Brendan Rodgers decided to ignore the nonsense going on in the opposite dugout. At least the Liverpool manager looked like the more dignified of the two.
The funny thing is, the more Mourinho does it, the more referees will be inclined to ignore him. If you spend an entire game jabbering away at an official you will very soon acquire a reputation as an annoyance best ignored. The whole process is counter-productive.
As for Diego Costa, I see it differently to the rest. I thought his actions were at the lower end of the scale of dangerous and that he was under extreme provocation from Martin Skrtel, who has wound him up before this season. My view of it was that Costa gets kicked a lot and actually his patience is to be admired in many, if not all, situations.
Mourinho will know that his team, so impressive at the start of the season, are starting to creak a little in defence. He changed it for this game by bringing in Kurt Zouma to give himself more pace in the centre of defence.
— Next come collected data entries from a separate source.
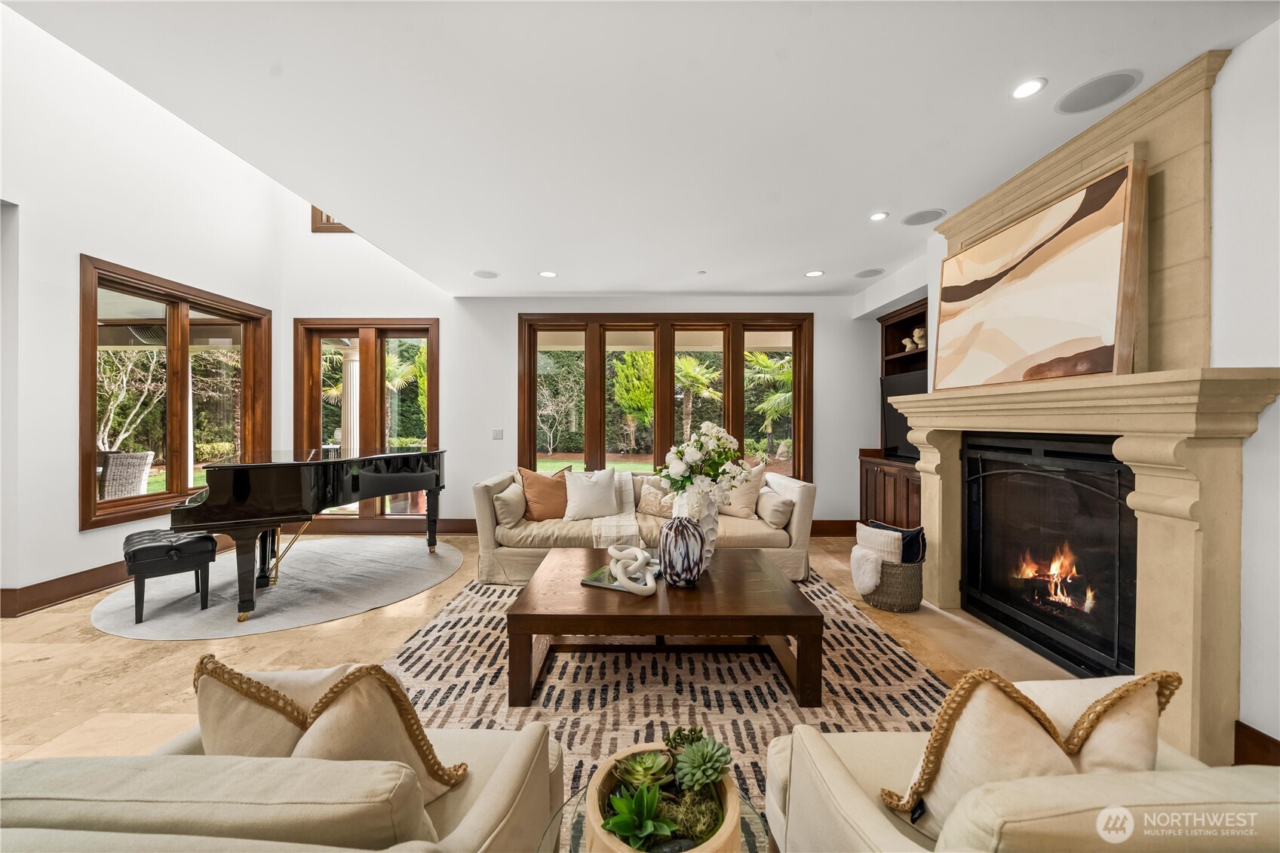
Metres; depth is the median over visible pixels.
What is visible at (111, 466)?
wicker chair
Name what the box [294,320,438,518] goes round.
glass door
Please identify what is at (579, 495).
white pillow
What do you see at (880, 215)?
recessed light
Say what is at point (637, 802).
succulent plant
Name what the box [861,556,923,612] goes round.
woven basket
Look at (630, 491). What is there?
throw blanket
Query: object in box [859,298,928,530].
built-in cabinet
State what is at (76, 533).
left wall
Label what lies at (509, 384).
back wall
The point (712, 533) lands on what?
white vase
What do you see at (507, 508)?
throw pillow
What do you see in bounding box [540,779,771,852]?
glass side table
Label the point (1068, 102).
ceiling speaker
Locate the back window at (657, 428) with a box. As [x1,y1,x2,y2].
[516,313,813,480]
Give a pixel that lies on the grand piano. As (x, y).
(336, 501)
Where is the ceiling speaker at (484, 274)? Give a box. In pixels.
[472,269,498,278]
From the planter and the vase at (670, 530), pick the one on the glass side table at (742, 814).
the planter
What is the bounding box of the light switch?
[491,428,503,439]
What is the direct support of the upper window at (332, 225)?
in the back wall at (509, 384)
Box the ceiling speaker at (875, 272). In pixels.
[854,267,884,277]
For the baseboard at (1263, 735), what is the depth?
1.57 m
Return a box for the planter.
[583,744,742,852]
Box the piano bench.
[122,526,217,621]
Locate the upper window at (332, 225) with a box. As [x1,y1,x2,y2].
[310,205,353,232]
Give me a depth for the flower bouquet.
2.34 m
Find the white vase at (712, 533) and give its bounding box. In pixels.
[676,489,721,570]
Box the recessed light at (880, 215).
[868,211,888,221]
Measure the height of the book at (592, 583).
0.022 m
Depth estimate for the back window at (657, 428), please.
5.08 m
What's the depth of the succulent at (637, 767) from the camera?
0.93 m
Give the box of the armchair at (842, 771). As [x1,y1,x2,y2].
[764,671,1279,852]
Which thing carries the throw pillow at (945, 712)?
on the armchair at (842, 771)
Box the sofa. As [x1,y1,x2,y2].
[474,465,821,584]
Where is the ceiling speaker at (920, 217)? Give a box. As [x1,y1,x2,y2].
[901,208,945,225]
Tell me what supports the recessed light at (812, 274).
in the ceiling
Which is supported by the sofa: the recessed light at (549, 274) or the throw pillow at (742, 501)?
the throw pillow at (742, 501)
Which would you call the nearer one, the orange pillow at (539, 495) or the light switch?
the orange pillow at (539, 495)
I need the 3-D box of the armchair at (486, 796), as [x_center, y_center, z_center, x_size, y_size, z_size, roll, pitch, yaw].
[-0.730,0.882,0.857,1.022,0.806,1.014,0,0,0]
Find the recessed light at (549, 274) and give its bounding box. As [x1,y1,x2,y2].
[538,270,557,278]
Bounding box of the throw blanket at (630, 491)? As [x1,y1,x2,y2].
[589,470,644,549]
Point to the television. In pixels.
(905, 431)
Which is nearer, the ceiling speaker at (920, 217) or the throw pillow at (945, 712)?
the throw pillow at (945, 712)
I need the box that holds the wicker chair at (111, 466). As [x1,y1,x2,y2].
[98,450,155,499]
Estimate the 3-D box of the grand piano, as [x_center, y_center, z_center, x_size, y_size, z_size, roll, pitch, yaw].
[-2.485,0.716,3.460,1.321,1.007,1.877,0,0,0]
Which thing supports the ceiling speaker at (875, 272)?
in the ceiling
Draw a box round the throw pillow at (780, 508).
[756,489,794,527]
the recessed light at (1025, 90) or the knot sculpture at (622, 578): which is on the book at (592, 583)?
the knot sculpture at (622, 578)
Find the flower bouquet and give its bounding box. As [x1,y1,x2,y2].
[658,422,752,507]
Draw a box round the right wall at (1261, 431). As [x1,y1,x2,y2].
[860,16,1279,765]
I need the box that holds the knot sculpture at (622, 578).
[605,544,656,595]
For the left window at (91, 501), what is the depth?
3.89 m
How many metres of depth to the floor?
2.37 m
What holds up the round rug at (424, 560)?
on the floor
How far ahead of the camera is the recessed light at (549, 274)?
4.20 m
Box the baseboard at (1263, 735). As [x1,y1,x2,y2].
[1233,720,1279,766]
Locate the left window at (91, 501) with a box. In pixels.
[78,256,272,532]
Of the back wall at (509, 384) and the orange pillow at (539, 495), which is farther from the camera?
the back wall at (509, 384)
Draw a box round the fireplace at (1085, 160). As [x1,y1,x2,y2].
[891,52,1277,770]
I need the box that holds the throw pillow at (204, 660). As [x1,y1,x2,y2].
[196,656,467,802]
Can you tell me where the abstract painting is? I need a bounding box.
[933,157,1146,391]
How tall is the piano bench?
0.469 m
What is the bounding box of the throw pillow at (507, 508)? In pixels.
[491,481,524,526]
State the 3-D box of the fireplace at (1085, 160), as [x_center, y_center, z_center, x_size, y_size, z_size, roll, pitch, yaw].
[2.169,-0.089,2.294,0.573,2.689,1.796,0,0,0]
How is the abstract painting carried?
on the fireplace at (1085, 160)
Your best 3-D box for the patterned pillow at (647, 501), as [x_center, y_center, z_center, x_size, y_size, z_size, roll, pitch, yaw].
[0.192,0.670,3.890,0.468,0.296,0.172,0,0,0]
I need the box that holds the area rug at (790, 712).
[385,554,942,827]
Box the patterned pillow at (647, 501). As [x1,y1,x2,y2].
[636,479,674,517]
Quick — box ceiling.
[5,0,1279,296]
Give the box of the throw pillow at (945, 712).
[881,666,1184,829]
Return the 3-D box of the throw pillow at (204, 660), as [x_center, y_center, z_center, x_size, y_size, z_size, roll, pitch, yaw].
[-0.684,0.685,0.937,0.585,0.396,0.211,0,0,0]
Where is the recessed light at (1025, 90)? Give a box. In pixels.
[1010,77,1046,99]
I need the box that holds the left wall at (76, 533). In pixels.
[0,1,305,616]
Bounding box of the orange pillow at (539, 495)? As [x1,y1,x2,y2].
[518,466,575,520]
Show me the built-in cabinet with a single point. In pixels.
(907, 491)
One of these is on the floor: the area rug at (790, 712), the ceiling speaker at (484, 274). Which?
the area rug at (790, 712)
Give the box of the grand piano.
[170,445,448,623]
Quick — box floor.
[0,534,1144,843]
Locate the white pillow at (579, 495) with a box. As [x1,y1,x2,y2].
[561,467,620,520]
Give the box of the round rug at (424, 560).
[92,535,461,640]
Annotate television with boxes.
[880,368,927,460]
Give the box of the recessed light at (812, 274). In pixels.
[804,269,824,277]
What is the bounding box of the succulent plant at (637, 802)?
[599,782,678,852]
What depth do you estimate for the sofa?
3.50 m
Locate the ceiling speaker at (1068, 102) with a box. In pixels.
[1054,69,1141,114]
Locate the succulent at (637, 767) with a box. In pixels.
[613,748,674,789]
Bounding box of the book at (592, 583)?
[579,564,659,592]
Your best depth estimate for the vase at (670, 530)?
2.18 m
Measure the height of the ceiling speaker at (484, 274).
0.006 m
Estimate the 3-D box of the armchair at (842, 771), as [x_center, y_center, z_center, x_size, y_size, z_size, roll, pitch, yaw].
[0.862,0.880,0.888,0.903,0.811,0.864,0,0,0]
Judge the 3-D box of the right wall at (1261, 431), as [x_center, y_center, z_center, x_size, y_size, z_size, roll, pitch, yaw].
[2.306,-0.125,1.411,0.236,2.797,6.783,0,0,0]
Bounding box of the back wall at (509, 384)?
[279,202,877,534]
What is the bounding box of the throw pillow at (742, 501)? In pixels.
[718,462,766,517]
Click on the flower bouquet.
(682, 453)
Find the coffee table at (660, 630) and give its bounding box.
[503,547,822,710]
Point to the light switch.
(499, 434)
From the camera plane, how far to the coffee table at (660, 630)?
2.04 m
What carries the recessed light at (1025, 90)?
in the ceiling
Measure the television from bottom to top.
0.818 m
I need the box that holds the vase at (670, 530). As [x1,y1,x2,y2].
[658,516,705,587]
The Mourinho teams I played against were built on a very solid defensive base but they have conceded five to Spurs and four to Bradford this month.
At Old Trafford we first encountered Mourinho in 2004 when his Porto team eliminated us on their way to winning the Champions League that year. With the benefit of a goal of mine being wrongly disallowed on the night, they went all the way and you saw then that this was a manager capable of improving the performance of the players he coached.
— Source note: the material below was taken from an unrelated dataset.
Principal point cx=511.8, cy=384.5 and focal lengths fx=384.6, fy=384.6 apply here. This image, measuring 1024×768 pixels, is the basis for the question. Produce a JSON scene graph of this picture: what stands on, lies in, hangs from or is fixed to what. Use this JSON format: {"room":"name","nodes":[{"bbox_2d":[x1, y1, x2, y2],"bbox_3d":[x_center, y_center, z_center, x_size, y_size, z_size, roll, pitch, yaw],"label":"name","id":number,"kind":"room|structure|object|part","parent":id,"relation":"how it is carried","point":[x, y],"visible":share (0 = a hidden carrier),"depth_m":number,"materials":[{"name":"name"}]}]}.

No one doubts that Mourinho has a fine record as a coach, with two Champions League titles and the possibility of winning a third Premier League with Chelsea this season.
The refereeing of matches he can safely leave to someone else.
Ronaldo always got plenty of stick when he was in England
I was in the Manchester United team the night that Cristiano Ronaldo was sent off for going head-to-head with Richard Hughes in a game against Portsmouth at Fratton Park in 2007.
Like a lot of very good players, Cristiano had to take a lot of stick from opponents and for the most part he took it well and got on with the game. But, as with all of us, there is a breaking point and it seemed like he reached it again with his sending-off against Cordoba last weekend.
In England, he would get the worst of it from players like Ben Thatcher and Michael Ball when we played Manchester City. He did well not to react. These days, players like Cristiano are afforded a lot more protection and the days of going through an opposing team’s best players are, thankfully, long gone.
Yet it shows that, for all the restraint, the drip-drip of persistent fouling can still have an effect on even the top players.
Chelsea can still be caught, even if they see off City
Manchester City’s visit to Stamford Bridge tomorrow has been billed as a title decider. I don’t think so. Even if Chelsea win and go eight points clear at the top, I don’t think that is an irretrievable gap.
City looked like they were about to get going and then they came unstuck with a draw against Everton, then they lost to Arsenal and Middlesbrough in the FA Cup. For all that, I would not be surprised if they beat Chelsea.
It seems that when he returns from injury, Sergio Aguero needs five to six weeks to get back in the groove. Yaya Touré is a major absence for them, but more so when they are trying to break down teams at home and less when they are going away to other big sides. Aguero and David Silva could cause problems for this Chelsea defence in its current form.
Netball's a thrill ... and it’s got a United connection too
I was spotted by photographers on Monday evening watching my local netball team, the Manchester Thunder, beat Surrey Storm. I have watched a lot of netball over the last few years. My 13-year-old daughter Alicia is very keen on the sport. I really enjoy it. Manchester are the defending Superleague champions and their director of netball is Tracey Neville, sister of Gary and Phil.
There is a lot of skill involved. The pace of the game is very quick and the players have to be extremely fit to play. And don’t assume it isn’t combative, either. They get stuck in.